年齢歴=彼氏ナシ歴女子の場合(その2)
独り身の気楽さはさみしさとバーターだと思ってた。強盗とかと出くわす危険なんて、この日本でそんなにあるわけないと高をくくってた部分はあると思う。
だけど目の前でにこにこしてる不審者(?)の存在に、悲鳴を上げる気にはなれなかった。
ゆるっとした白いローブ……っていうんだろうか?でもバスローブとはぜんぜん違う、ドレープの多い服をまとっていたのが、アイドルグループ花鳥風月の花くんにそっくりな、でももっと優しい表情の華やかな顔の男性だったせいはあると思う。(面食いで悪かったね!)
声に一聞き惚れした声優の雪yu-kiさんより深みのある、穏やかな声のせいもあるとは思う。
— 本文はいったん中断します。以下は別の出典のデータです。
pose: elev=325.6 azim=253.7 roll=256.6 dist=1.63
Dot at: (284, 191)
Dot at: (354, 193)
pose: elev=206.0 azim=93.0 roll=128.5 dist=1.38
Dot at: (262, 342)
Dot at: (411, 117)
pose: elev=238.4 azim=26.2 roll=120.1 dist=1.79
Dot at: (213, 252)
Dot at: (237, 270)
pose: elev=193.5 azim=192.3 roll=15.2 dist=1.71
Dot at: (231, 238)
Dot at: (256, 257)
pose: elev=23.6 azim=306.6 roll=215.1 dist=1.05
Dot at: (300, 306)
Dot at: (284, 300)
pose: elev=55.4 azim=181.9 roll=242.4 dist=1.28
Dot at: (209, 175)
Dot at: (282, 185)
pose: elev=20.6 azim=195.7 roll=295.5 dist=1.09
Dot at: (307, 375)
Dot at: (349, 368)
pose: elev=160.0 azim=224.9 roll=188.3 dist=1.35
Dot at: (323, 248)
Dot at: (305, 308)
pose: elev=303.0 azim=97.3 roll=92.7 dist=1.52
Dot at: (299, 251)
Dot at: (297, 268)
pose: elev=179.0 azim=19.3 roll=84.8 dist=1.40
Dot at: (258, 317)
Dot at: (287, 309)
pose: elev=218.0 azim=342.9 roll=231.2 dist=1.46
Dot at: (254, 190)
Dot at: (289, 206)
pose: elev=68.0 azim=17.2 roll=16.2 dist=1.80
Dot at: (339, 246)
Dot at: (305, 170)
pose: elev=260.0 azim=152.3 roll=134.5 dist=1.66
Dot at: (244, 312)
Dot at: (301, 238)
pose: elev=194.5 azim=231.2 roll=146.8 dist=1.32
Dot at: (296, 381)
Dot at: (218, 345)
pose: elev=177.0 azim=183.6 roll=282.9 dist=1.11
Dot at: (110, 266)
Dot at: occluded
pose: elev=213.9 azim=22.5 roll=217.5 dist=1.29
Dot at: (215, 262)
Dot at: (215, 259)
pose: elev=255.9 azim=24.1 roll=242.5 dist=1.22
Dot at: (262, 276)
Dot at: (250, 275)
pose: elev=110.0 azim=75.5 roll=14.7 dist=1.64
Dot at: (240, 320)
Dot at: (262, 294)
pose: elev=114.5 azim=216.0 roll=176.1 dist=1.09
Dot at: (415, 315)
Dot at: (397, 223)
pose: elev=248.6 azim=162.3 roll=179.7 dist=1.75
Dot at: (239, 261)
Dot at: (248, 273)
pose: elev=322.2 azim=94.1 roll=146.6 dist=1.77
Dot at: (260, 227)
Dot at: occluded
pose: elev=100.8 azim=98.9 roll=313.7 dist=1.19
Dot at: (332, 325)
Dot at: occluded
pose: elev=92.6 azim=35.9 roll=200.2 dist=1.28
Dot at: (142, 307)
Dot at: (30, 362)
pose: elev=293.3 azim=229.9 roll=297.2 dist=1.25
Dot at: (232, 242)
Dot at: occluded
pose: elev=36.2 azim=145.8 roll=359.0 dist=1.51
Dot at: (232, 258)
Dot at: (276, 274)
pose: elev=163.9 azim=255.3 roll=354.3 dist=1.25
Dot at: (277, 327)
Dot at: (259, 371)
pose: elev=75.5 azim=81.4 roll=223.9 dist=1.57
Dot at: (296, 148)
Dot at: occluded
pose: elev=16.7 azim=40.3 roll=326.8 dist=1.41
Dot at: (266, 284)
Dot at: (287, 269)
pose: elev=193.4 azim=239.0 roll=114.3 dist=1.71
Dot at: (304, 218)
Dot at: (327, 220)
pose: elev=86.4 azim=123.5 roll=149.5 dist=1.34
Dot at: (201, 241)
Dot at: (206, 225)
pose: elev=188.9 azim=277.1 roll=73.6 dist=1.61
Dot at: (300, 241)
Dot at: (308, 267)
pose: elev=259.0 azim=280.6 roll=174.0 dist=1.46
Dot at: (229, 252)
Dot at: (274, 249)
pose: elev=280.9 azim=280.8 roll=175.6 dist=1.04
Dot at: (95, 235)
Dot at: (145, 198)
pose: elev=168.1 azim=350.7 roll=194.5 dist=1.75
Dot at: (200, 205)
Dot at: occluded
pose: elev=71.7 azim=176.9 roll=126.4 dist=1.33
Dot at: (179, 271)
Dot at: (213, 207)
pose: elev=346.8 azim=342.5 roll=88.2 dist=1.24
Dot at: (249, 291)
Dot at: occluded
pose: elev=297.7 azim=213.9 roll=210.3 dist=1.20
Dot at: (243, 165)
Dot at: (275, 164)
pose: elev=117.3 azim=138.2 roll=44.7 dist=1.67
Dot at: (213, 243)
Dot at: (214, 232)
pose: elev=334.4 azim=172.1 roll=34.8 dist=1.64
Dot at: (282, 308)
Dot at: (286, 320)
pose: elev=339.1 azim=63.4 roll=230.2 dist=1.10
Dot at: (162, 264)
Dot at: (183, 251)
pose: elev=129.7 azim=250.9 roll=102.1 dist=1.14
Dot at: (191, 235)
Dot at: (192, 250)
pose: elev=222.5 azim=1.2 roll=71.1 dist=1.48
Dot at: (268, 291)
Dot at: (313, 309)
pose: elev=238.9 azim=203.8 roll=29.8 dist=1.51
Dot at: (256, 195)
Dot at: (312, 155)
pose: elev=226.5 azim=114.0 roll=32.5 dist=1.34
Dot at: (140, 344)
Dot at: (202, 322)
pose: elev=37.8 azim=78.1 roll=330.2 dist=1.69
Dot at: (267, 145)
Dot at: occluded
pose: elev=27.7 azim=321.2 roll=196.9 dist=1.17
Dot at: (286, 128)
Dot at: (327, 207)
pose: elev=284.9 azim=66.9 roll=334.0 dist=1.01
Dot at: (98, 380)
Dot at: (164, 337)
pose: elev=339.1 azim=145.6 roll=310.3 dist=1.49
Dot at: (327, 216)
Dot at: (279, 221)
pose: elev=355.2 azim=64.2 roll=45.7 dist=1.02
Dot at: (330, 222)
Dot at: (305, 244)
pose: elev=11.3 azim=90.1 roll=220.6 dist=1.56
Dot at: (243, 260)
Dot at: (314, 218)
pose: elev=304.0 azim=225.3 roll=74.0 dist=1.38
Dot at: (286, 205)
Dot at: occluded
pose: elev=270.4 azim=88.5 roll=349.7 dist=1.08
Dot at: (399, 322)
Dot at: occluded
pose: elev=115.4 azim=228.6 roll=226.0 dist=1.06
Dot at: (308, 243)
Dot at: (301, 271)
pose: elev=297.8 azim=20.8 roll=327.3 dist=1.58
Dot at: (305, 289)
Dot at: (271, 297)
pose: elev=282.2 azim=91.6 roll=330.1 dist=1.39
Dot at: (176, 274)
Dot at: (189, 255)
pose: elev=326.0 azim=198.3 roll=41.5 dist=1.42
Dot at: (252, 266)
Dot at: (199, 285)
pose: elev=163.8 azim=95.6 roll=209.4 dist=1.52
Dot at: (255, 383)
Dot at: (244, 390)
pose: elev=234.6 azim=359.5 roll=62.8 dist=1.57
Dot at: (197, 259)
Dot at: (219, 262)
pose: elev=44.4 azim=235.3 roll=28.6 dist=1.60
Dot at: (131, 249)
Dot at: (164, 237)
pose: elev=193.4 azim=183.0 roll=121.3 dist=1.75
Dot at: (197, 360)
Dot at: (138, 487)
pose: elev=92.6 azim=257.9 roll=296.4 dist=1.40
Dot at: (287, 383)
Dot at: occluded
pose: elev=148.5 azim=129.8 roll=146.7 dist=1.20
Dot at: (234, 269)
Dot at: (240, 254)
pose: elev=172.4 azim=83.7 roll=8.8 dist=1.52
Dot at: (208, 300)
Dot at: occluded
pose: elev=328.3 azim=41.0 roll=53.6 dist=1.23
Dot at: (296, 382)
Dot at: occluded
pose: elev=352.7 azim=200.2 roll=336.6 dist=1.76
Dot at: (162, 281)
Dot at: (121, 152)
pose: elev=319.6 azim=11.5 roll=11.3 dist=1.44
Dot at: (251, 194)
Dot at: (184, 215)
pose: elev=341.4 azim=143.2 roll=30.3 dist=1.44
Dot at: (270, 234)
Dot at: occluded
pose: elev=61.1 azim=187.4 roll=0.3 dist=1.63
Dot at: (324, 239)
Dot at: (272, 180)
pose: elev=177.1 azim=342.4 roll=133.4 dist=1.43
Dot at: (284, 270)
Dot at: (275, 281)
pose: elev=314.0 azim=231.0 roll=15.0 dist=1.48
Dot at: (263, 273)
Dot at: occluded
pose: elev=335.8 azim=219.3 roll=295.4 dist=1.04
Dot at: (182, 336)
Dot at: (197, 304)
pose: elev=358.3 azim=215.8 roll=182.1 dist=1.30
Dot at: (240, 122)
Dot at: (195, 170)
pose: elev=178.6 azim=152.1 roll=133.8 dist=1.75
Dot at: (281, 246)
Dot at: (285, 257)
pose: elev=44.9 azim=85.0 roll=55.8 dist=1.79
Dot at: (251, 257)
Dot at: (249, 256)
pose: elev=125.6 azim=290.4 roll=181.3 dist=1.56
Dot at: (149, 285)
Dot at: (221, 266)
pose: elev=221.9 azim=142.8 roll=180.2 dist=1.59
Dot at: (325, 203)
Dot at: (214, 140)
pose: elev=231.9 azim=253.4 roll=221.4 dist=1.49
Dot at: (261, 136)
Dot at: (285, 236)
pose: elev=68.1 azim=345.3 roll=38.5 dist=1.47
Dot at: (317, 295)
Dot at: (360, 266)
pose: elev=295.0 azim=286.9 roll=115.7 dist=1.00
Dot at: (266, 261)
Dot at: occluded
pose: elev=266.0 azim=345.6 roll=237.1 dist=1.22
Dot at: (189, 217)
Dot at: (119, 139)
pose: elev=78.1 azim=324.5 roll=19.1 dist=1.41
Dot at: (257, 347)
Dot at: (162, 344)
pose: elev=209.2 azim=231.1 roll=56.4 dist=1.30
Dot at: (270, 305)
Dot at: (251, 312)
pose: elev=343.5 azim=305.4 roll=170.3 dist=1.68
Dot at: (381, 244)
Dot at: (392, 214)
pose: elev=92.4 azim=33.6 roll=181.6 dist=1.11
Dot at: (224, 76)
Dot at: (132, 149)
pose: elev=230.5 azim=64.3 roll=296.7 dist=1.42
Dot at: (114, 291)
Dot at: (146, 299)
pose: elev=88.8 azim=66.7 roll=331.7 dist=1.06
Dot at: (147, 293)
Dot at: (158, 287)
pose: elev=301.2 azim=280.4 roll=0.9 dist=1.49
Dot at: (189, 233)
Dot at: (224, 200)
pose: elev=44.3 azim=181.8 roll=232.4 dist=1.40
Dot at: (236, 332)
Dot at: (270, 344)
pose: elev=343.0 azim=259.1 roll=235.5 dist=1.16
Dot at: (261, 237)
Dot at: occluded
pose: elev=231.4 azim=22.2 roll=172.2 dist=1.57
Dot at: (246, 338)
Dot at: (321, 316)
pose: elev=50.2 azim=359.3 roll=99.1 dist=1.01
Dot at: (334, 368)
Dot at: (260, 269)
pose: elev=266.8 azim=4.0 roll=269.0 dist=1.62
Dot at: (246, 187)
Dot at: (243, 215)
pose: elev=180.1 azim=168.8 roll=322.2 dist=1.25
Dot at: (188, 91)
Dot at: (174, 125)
でも宙に浮けるところ見ちゃったら、人間じゃないって納得しちゃうじゃない?
うっかり浮遊霊とかに間違えそうにも、その雰囲気がねー。
悪意が欠片も感じられないのは、まあ当然なのかもしれないけど。
……なんていうか、見ているだけでこっちが陽だまりにヘソ天な猫状態になるというか。ずっと撫でててください側にいてください気分。
「藤菱緋梅さん。あ、緋梅さんでいいかな?話したこと、覚えてるかな?」
「ごめんなさいすいませんまったく欠片も覚えてません!」
あたしは即行土下座した。
なんというスカポンタンなんだあたしは!たとえ人間じゃなくてもこんなイケメンと話をしたことを忘れてるとか!
ここは切腹すべきだろう。
「ああ、気にしなくていいから。というかいきなり切腹はしないでくださいお願いします」
「はい!」
生きろというなら喜んでー!お前は美しいまで言われたら、むしろ死ねますー!
「……えーと。もう一度最初から説明するね?」
「はい、ぜひともお願いします!」
ぶんぶん首を振ると、苦笑したイケメンさんは(その苦笑すら魅力的すぎる!)信じられないようなことを説明してくれた。
自分が夢の中の真っ白オーブと同一存在で、神様だということ。
ただし、あまり力はないということ。
寝落ち間際のあたしが、うっかりスマホの画面をタッチしちゃったせいで、神様憑きになったということ。
……即座に信じろと言われても無理案件だと思う。
だけど、目の前でオーブに戻って見せられるとね。信じるしかないでしょ。
なんてこったい。そんな幸運を寝落ちしてたとか。
に、しても。
「あの、ひとつ聞いて…伺ってもよろしいですか?」
「どうぞ。それと、しゃべりやすい話し方でいいよ」
「なんで、その顔とその声なんでしょう?!」
「好きじゃなかった?「いえ素敵すぎます!」……あ、そう。喜んでくれてよかった」
いやほんと、花くんは外見こそ好みだが、声はツヤがあまりないし、しかも高すぎる。雪yu-kiさんの声は好きだけど、…うん、顔はちょっとごめん。
「むしろいいとこハイブリッドさらにアドバンスとか。なにこの好みドストライク過ぎてつらい存在。まさしく神!」
「そこは神ですから」
口からダダ漏れだった本心にもかかわらず、神様はどん引きもせずにこにこと笑ってくれた。
なんという神対応。
いや、神なら当然なのかもしれないけれども。